The North American Integration Regime and its Implications for the World Trading System
THE EU, THE WTO, AND THE NAFTA: TOWARDS A COMMON LAW OF INTERNATIONAL TRADE , pp. 169-200, Joseph H. H. Weiler, ed, 2000
16 Pages Posted: 6 Nov 2000 Last revised: 16 Aug 2011
Date Written: 2000
This article examines the complex relationship between the institutions and legal rules of the NAFTA and the World Trade Organization. The juridical relationship between the NAFTA and WTO Agreement is of considerable interest from the standpoints of policy and technical analysis of legal norms. As a matter of policy, a decision by NAFTA negotiators whether to accord legal priority to the NAFTA or WTO would appear to involve a choice whether to accord a greater degree of attention and concern to more narrow regional economic and political interests, or to broader multilateral interests.

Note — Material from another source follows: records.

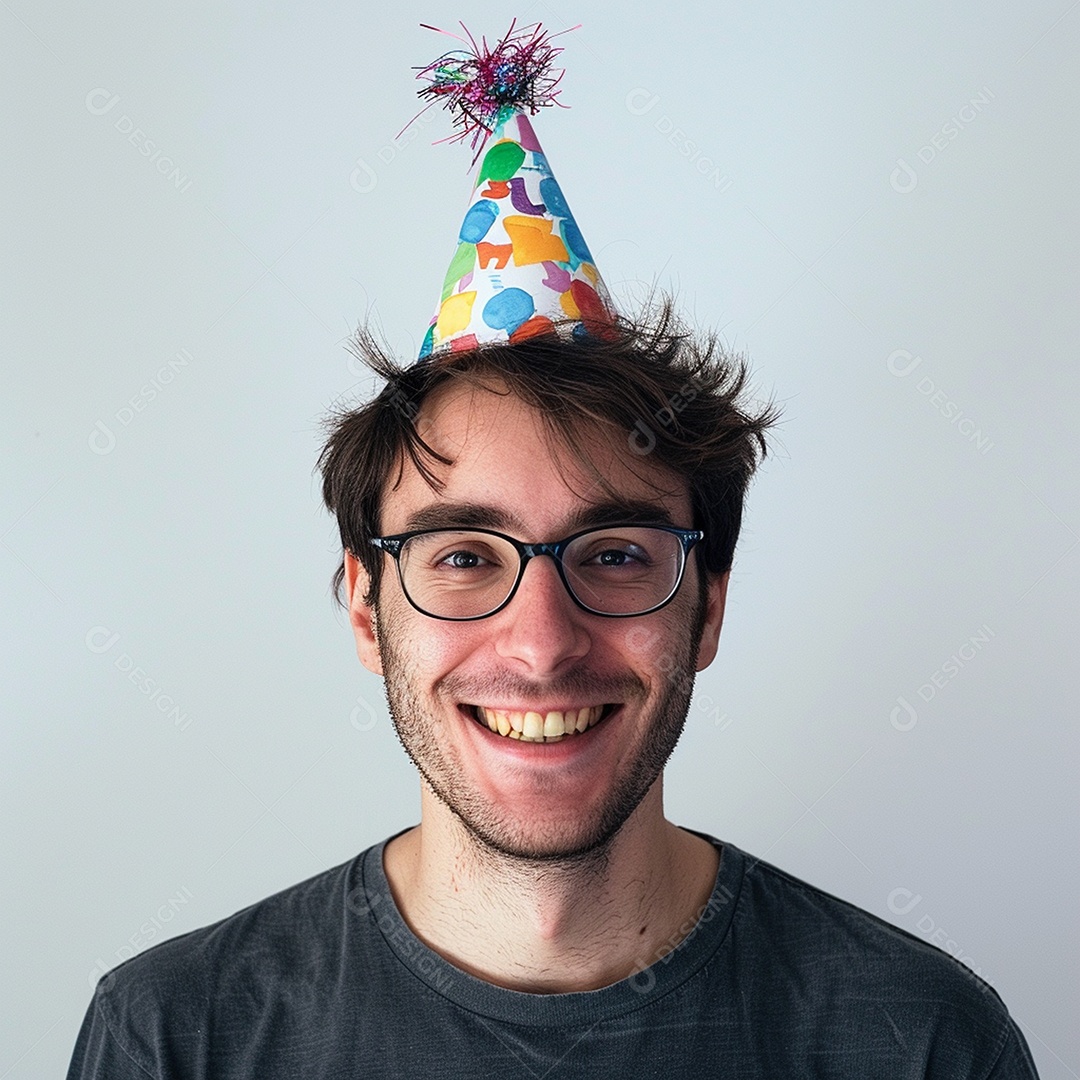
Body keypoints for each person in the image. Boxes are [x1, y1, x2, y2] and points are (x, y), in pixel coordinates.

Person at [67, 22, 1040, 1079]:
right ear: (364, 609)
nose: (540, 647)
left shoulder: (923, 1038)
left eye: (615, 555)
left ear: (706, 608)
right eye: (464, 557)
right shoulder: (175, 1036)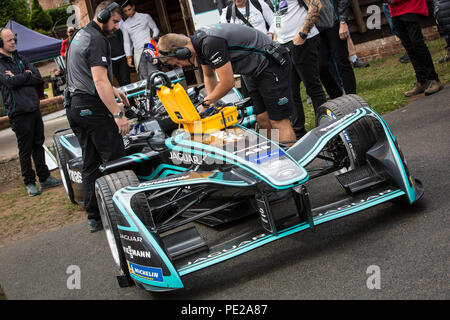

In light of the importance that trade policy makers have ascribed to the potential for conflict between the regional and multilateral integration models, NAFTA negotiators might have been expected to make a clear choice in this hierarchy of interests. Evidence from the text of the NAFTA and from the early NAFTA dispute settlement panel reports suggests that no such overarching policy determination was made or that, if it was made, the determination was implemented in an uncertain manner.
The uncertainty surrounding the relationship between the NAFTA and WTO Agreement may reflect the dynamic political tensions faced by the NAFTA negotiators, tensions that continue to influence the formation and implementation of policy in the NAFTA Parties. On one side, the NAFTA was and is portrayed by its proponents as a means of accelerating integration on the North American continent in a way that is consistent with the political and social interests of a variety of disparate groups, including the business community, labor unions and environmentalists. The NAFTA is politically justified by its attention to interests that are more difficult to address at the WTO multilateral level. If the results of NAFTA negotiations are placed beneath WTO Agreement norms, then in theory this attention to regionally-specific interests might be jeopardized by the superiority of more generalized WTO norms. There are, therefore, political and social motivations for advocating priority for the NAFTA. On the other side, NAFTA negotiators were and remain well aware of concerns among GATT-WTO Members about efforts by particular countries and regions to gain advantages by extending regional preferences. NAFTA negotiators would be hesitant to make a clear statement of regional legal preference that might galvanize opposition to the agreement, or that might jeopardize future multilateral negotiations. NAFTA negotiators may well have maintained a preference for multilateralism among themselves, yet nevertheless have been reluctant to clearly express such preference in the NAFTA because this might be found objectionable by interest groups within the region whose support was required to assure successful conclusion of the agreement. Though the NAFTA-WTO hierarchy of norms is uncertain, and while such uncertainty is bound to lead to or exacerbate future NAFTA disputes, the political and social forces that impelled the initial state of ambiguity have not dissipated. While interests in political stability and economic efficiency might be enhanced through the clarification of this matter by the NAFTA Parties through the adoption of a clarifying amendment or an inter-governmental understanding, the Parties may be in no more favorable position to agree on such a clarification in the year 2000 than they were in 1993.